If the bill’s true goal is gun safety, Chambers said, then it should seek to emulate programs advanced by organizations dedicated to that aim, like Everytown for Gun Safety, Moms Demand Action, or the Sandy Hook Promise — not parrot NRA lines.
Isela Blanc, a former Democratic state lawmaker from Tempe, spoke on behalf of the Arizona Education Association, the state’s largest teacher’s union. Teachers, Blanc said, didn’t sign up to oversee lessons about gun safety.
“What they signed up for is to teach English, math and science,” she said. “What you’re asking schools to do is include gun safety training as part of the curriculum.”
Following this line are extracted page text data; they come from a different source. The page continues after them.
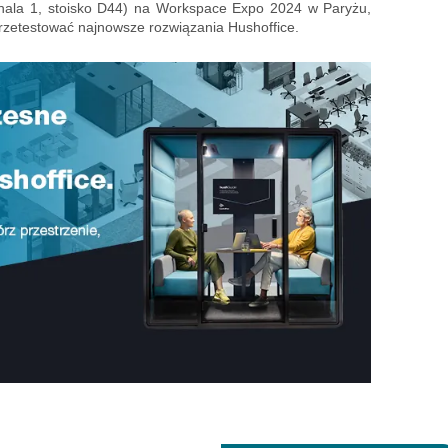
(hala 1, stoisko D44) na Workspace Expo 2024 w Paryżu,
rzetestować najnowsze rozwiązania Hushoffice.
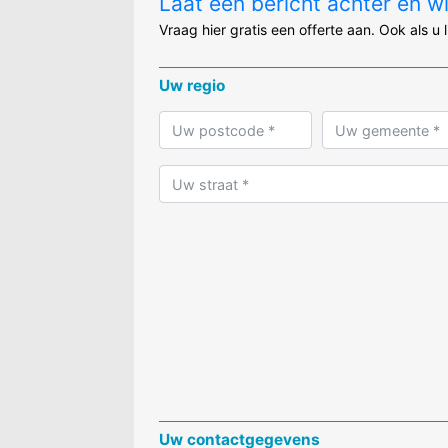
Laat een bericht achter en w
Vraag hier gratis een offerte aan. Ook als u 
Uw regio
Uw contactgegevens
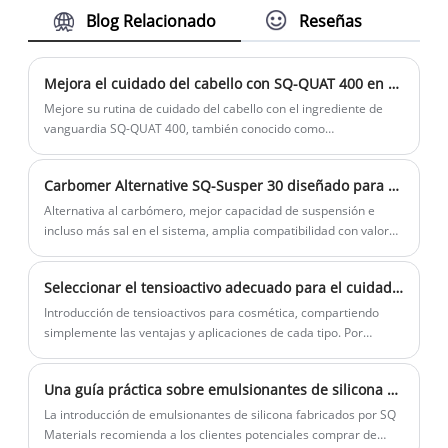
su propiedad, uso y aplicaciones. Es
Blog Relacionado
Reseñas
adecuado para fórmula transparente,
alta eficiencia de engrosamiento y
funciona para suspender cuentas o ZPT
Mejora el cuidado del cabello con SQ-QUAT 400 en tu champú
como estabilizador.
Mejore su rutina de cuidado del cabello con el ingrediente de
vanguardia SQ-QUAT 400, también conocido como
Polyquaternium-10. Este innovador agente acondicionador es
imprescindible para las formulaciones de champús cristalinos,
Carbomer Alternative SQ-Susper 30 diseñado para champú y detergente líquido para ropa
lo que garantiza que su producto permanezca visualmente puro
y, al mismo tiempo, brinde beneficios excepcionales.
Alternativa al carbómero, mejor capacidad de suspensión e
incluso más sal en el sistema, amplia compatibilidad con valores
de pH.
Seleccionar el tensioactivo adecuado para el cuidado personal
Introducción de tensioactivos para cosmética, compartiendo
simplemente las ventajas y aplicaciones de cada tipo. Por
último, también se presenta el tensioactivo alternativo SLES
70%.
Una guía práctica sobre emulsionantes de silicona en cosméticos de agua en aceite
La introducción de emulsionantes de silicona fabricados por SQ
Materials recomienda a los clientes potenciales comprar de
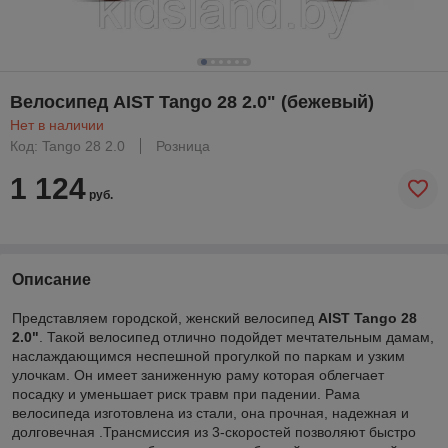
Велосипед AIST Tango 28 2.0" (бежевый)
Нет в наличии
Код: Tango 28 2.0
Розница
1 124
руб.
Описание
Представляем городской, женский велосипед
AIST Tango 28
2.0"
. Такой велосипед отлично подойдет мечтательным дамам,
наслаждающимся неспешной прогулкой по паркам и узким
улочкам. Он имеет заниженную раму которая облегчает
посадку и уменьшает риск травм при падении. Рама
велосипеда изготовлена из стали, она прочная, надежная и
долговечная .Трансмиссия из 3-скоростей позволяют быстро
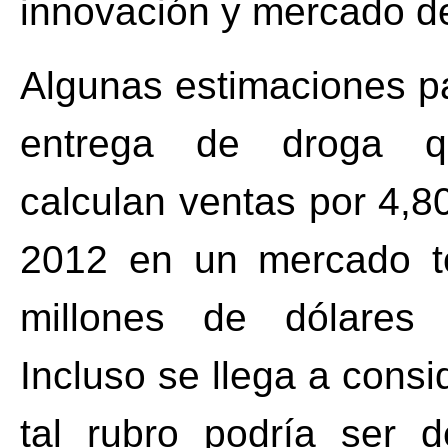
innovación y mercado de
Algunas estimaciones p
entrega de droga qu
calculan ventas por 4,8
2012 en un mercado to
millones de dólares 
Incluso se llega a cons
tal rubro podría ser 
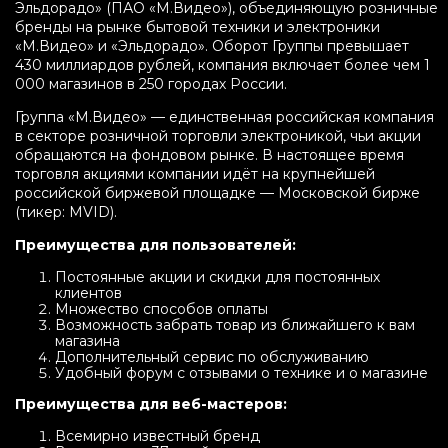
Эльдорадо» (ПАО «М.Видео»), объединяющую розничные
бренды на рынке бытовой техники и электроники
«М.Видео» и «Эльдорадо». Оборот Группы превышает
430 миллиардов рублей, компания включает более чем 1
000 магазинов в 250 городах России.
Группа «М.Видео» — единственная российская компания
в секторе розничной торговли электроникой, чьи акции
обращаются на фондовом рынке. В настоящее время
торговля акциями компании идёт на крупнейшей
российской биржевой площадке — Московской бирже
(тикер: MVID).
Преимущества для пользователей:
Постоянные акции и скидки для постоянных
клиентов
Множество способов оплаты
Возможность забрать товар из ближайшего к вам
магазина
Дополнительный сервис по обслуживанию
Удобный форум с отзывами о технике и о магазине
Преимущества для веб-мастеров:
Всемирно известный бренд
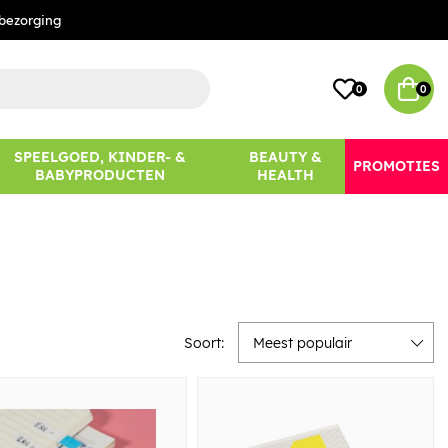
bezorging
0
0
SPEELGOED, KINDER- &
BEAUTY &
PROMOTIES
BABYPRODUCTEN
HEALTH
Soort:
Meest populair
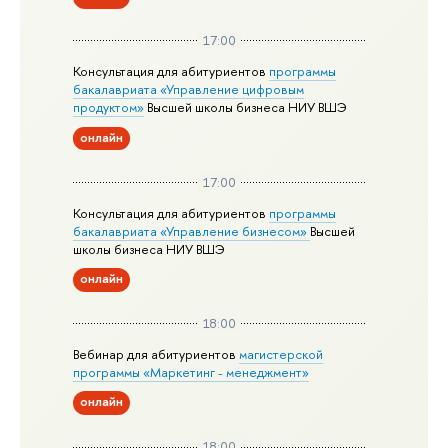
17:00
Консультация для абитуриентов
программы
бакалавриата «Управление цифровым
продуктом»
Высшей школы бизнеса НИУ ВШЭ
онлайн
17:00
Консультация для абитуриентов
программы
бакалавриата «Управление бизнесом»
Высшей
школы бизнеса НИУ ВШЭ
онлайн
18:00
Вебинар для абитуриентов
магистерской
программы «Маркетинг - менеджмент»
онлайн
18:00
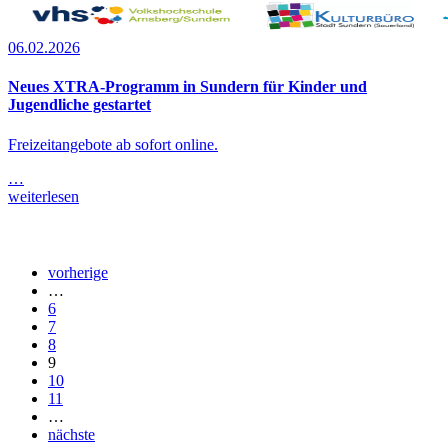
06.02.2026
Neues XTRA-Programm in Sundern für Kinder und
Jugendliche gestartet
Freizeitangebote ab sofort online.
…
weiterlesen
vorherige
…
6
7
8
9
10
11
…
nächste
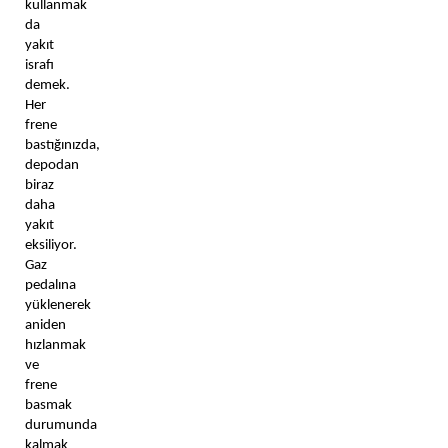
kullanmak 
da 
yakıt 
israfı 
demek. 
Her 
frene 
bastığınızda, 
depodan 
biraz 
daha 
yakıt 
eksiliyor. 
Gaz 
pedalına 
yüklenerek 
aniden 
hızlanmak 
ve 
frene 
basmak 
durumunda 
kalmak 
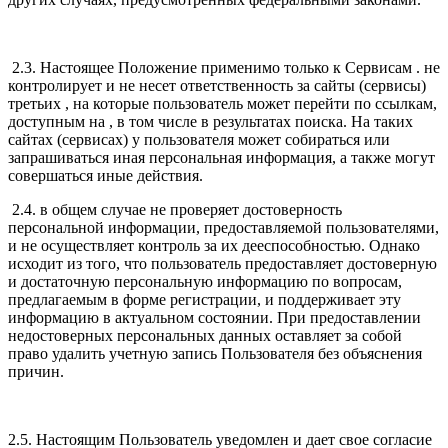
2.3. Настоящее Положение применимо только к Сервисам . не
контролирует и не несет ответственность за сайты (сервисы)
третьих , на которые пользователь может перейти по ссылкам,
доступным на , в том числе в результатах поиска. На таких
сайтах (сервисах) у пользователя может собираться или
запрашиваться иная персональная информация, а также могут
совершаться иные действия.
2.4. в общем случае не проверяет достоверность
персональной информации, предоставляемой пользователями,
и не осуществляет контроль за их дееспособностью. Однако
исходит из того, что пользователь предоставляет достоверную
и достаточную персональную информацию по вопросам,
предлагаемым в форме регистрации, и поддерживает эту
информацию в актуальном состоянии. При предоставлении
недостоверных персональных данных оставляет за собой
право удалить учетную запись Пользователя без объяснения
причин.
2.5. Настоящим Пользователь уведомлен и дает свое согласие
That responsibility, she said, should fall on the parents, not on underpaid teachers — especially when the bill doesn’t include any additional funding to cover the expense. Blanc added that things like fire safety and active shooter drills already take enough time out of the school day.
“Let’s stop putting the pressure on the educators and our public school systems,” she said. “The onus is on the folks that own the guns.”
Despite unanimous opposition from Democrats on both committees, both the bill allowing guns on school grounds and the one mandating gun safety curriculum were approved on party lines. If neither earns bipartisan support moving forward, it’s unlikely that Gov. Katie Hobbs will sign them, as she has vowed to approve only measures that earn the votes of both parties.